[Source data]
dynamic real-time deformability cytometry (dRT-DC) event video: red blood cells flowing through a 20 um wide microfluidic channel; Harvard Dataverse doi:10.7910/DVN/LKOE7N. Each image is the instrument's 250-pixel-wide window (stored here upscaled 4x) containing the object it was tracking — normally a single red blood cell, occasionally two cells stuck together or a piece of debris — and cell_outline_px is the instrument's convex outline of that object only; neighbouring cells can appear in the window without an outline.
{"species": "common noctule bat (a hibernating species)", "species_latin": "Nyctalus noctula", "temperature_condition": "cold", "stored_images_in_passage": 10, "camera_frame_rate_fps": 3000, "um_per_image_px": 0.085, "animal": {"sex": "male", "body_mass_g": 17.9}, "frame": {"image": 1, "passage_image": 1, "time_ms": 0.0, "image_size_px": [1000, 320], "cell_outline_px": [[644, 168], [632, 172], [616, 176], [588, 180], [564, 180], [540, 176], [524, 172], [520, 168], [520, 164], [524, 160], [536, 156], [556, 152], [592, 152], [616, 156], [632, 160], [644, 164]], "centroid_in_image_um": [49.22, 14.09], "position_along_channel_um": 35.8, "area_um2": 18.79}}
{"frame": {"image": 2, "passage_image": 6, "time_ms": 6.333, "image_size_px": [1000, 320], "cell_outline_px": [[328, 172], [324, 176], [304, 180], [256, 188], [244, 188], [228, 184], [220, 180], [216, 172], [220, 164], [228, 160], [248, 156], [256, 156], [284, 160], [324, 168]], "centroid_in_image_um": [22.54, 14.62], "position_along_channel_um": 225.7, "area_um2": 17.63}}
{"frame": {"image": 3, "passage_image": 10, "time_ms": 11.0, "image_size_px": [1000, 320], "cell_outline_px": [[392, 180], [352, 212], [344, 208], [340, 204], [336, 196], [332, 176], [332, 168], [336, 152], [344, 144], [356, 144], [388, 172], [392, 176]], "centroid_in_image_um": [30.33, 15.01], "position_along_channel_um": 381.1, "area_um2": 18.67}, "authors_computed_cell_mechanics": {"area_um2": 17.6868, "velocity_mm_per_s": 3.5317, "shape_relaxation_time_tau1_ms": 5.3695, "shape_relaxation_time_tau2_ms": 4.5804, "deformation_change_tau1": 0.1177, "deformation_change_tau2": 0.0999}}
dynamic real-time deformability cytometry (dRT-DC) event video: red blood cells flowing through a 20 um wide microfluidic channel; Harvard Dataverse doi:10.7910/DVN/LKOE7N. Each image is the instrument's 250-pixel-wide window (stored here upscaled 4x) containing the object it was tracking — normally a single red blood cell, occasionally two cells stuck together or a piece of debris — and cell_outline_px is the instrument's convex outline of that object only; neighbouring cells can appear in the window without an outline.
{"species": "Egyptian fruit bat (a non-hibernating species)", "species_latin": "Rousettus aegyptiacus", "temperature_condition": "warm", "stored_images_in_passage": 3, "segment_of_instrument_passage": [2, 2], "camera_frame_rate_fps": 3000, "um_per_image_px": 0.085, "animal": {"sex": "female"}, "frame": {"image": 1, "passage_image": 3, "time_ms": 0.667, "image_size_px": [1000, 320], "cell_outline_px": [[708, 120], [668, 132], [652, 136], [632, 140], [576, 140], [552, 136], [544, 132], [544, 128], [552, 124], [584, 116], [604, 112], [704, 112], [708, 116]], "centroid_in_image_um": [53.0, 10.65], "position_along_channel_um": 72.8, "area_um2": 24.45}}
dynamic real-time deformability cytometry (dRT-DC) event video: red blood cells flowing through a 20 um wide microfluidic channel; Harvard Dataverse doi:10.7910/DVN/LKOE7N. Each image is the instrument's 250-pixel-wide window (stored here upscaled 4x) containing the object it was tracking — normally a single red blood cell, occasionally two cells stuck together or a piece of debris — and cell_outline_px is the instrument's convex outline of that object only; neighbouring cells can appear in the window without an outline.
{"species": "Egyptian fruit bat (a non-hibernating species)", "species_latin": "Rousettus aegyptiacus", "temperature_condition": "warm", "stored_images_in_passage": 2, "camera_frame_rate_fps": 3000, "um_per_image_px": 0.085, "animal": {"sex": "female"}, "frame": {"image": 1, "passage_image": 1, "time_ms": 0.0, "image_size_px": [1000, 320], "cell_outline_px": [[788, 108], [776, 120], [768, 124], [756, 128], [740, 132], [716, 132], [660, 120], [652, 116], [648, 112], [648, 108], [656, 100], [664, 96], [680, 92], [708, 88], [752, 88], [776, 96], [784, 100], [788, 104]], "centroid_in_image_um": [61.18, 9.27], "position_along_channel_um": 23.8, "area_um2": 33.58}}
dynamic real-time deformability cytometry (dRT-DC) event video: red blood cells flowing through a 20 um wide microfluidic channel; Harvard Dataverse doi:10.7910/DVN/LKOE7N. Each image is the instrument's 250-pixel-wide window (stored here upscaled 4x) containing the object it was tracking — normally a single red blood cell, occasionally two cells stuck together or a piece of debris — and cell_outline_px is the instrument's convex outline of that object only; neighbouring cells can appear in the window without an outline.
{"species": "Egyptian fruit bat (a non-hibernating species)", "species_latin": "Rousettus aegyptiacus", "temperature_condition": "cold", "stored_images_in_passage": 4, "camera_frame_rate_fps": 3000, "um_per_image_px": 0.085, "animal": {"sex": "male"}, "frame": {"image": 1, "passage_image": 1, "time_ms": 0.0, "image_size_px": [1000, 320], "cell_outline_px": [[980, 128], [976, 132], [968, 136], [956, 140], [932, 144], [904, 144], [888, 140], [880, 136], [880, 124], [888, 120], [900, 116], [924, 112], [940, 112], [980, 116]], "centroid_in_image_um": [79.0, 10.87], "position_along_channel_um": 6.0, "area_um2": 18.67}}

- Work to complete
Set down the listing above in full, please, exactly as it appears.

- Response to the exercise
dynamic real-time deformability cytometry (dRT-DC) event video: red blood cells flowing through a 20 um wide microfluidic channel; Harvard Dataverse doi:10.7910/DVN/LKOE7N. Each image is the instrument's 250-pixel-wide window (stored here upscaled 4x) containing the object it was tracking — normally a single red blood cell, occasionally two cells stuck together or a piece of debris — and cell_outline_px is the instrument's convex outline of that object only; neighbouring cells can appear in the window without an outline.
{"species": "common noctule bat (a hibernating species)", "species_latin": "Nyctalus noctula", "temperature_condition": "cold", "stored_images_in_passage": 10, "camera_frame_rate_fps": 3000, "um_per_image_px": 0.085, "animal": {"sex": "male", "body_mass_g": 17.9}, "frame": {"image": 1, "passage_image": 1, "time_ms": 0.0, "image_size_px": [1000, 320], "cell_outline_px": [[644, 168], [632, 172], [616, 176], [588, 180], [564, 180], [540, 176], [524, 172], [520, 168], [520, 164], [524, 160], [536, 156], [556, 152], [592, 152], [616, 156], [632, 160], [644, 164]], "centroid_in_image_um": [49.22, 14.09], "position_along_channel_um": 35.8, "area_um2": 18.79}}
{"frame": {"image": 2, "passage_image": 6, "time_ms": 6.333, "image_size_px": [1000, 320], "cell_outline_px": [[328, 172], [324, 176], [304, 180], [256, 188], [244, 188], [228, 184], [220, 180], [216, 172], [220, 164], [228, 160], [248, 156], [256, 156], [284, 160], [324, 168]], "centroid_in_image_um": [22.54, 14.62], "position_along_channel_um": 225.7, "area_um2": 17.63}}
{"frame": {"image": 3, "passage_image": 10, "time_ms": 11.0, "image_size_px": [1000, 320], "cell_outline_px": [[392, 180], [352, 212], [344, 208], [340, 204], [336, 196], [332, 176], [332, 168], [336, 152], [344, 144], [356, 144], [388, 172], [392, 176]], "centroid_in_image_um": [30.33, 15.01], "position_along_channel_um": 381.1, "area_um2": 18.67}, "authors_computed_cell_mechanics": {"area_um2": 17.6868, "velocity_mm_per_s": 3.5317, "shape_relaxation_time_tau1_ms": 5.3695, "shape_relaxation_time_tau2_ms": 4.5804, "deformation_change_tau1": 0.1177, "deformation_change_tau2": 0.0999}}
dynamic real-time deformability cytometry (dRT-DC) event video: red blood cells flowing through a 20 um wide microfluidic channel; Harvard Dataverse doi:10.7910/DVN/LKOE7N. Each image is the instrument's 250-pixel-wide window (stored here upscaled 4x) containing the object it was tracking — normally a single red blood cell, occasionally two cells stuck together or a piece of debris — and cell_outline_px is the instrument's convex outline of that object only; neighbouring cells can appear in the window without an outline.
{"species": "Egyptian fruit bat (a non-hibernating species)", "species_latin": "Rousettus aegyptiacus", "temperature_condition": "warm", "stored_images_in_passage": 3, "segment_of_instrument_passage": [2, 2], "camera_frame_rate_fps": 3000, "um_per_image_px": 0.085, "animal": {"sex": "female"}, "frame": {"image": 1, "passage_image": 3, "time_ms": 0.667, "image_size_px": [1000, 320], "cell_outline_px": [[708, 120], [668, 132], [652, 136], [632, 140], [576, 140], [552, 136], [544, 132], [544, 128], [552, 124], [584, 116], [604, 112], [704, 112], [708, 116]], "centroid_in_image_um": [53.0, 10.65], "position_along_channel_um": 72.8, "area_um2": 24.45}}
dynamic real-time deformability cytometry (dRT-DC) event video: red blood cells flowing through a 20 um wide microfluidic channel; Harvard Dataverse doi:10.7910/DVN/LKOE7N. Each image is the instrument's 250-pixel-wide window (stored here upscaled 4x) containing the object it was tracking — normally a single red blood cell, occasionally two cells stuck together or a piece of debris — and cell_outline_px is the instrument's convex outline of that object only; neighbouring cells can appear in the window without an outline.
{"species": "Egyptian fruit bat (a non-hibernating species)", "species_latin": "Rousettus aegyptiacus", "temperature_condition": "warm", "stored_images_in_passage": 2, "camera_frame_rate_fps": 3000, "um_per_image_px": 0.085, "animal": {"sex": "female"}, "frame": {"image": 1, "passage_image": 1, "time_ms": 0.0, "image_size_px": [1000, 320], "cell_outline_px": [[788, 108], [776, 120], [768, 124], [756, 128], [740, 132], [716, 132], [660, 120], [652, 116], [648, 112], [648, 108], [656, 100], [664, 96], [680, 92], [708, 88], [752, 88], [776, 96], [784, 100], [788, 104]], "centroid_in_image_um": [61.18, 9.27], "position_along_channel_um": 23.8, "area_um2": 33.58}}
dynamic real-time deformability cytometry (dRT-DC) event video: red blood cells flowing through a 20 um wide microfluidic channel; Harvard Dataverse doi:10.7910/DVN/LKOE7N. Each image is the instrument's 250-pixel-wide window (stored here upscaled 4x) containing the object it was tracking — normally a single red blood cell, occasionally two cells stuck together or a piece of debris — and cell_outline_px is the instrument's convex outline of that object only; neighbouring cells can appear in the window without an outline.
{"species": "Egyptian fruit bat (a non-hibernating species)", "species_latin": "Rousettus aegyptiacus", "temperature_condition": "cold", "stored_images_in_passage": 4, "camera_frame_rate_fps": 3000, "um_per_image_px": 0.085, "animal": {"sex": "male"}, "frame": {"image": 1, "passage_image": 1, "time_ms": 0.0, "image_size_px": [1000, 320], "cell_outline_px": [[980, 128], [976, 132], [968, 136], [956, 140], [932, 144], [904, 144], [888, 140], [880, 136], [880, 124], [888, 120], [900, 116], [924, 112], [940, 112], [980, 116]], "centroid_in_image_um": [79.0, 10.87], "position_along_channel_um": 6.0, "area_um2": 18.67}}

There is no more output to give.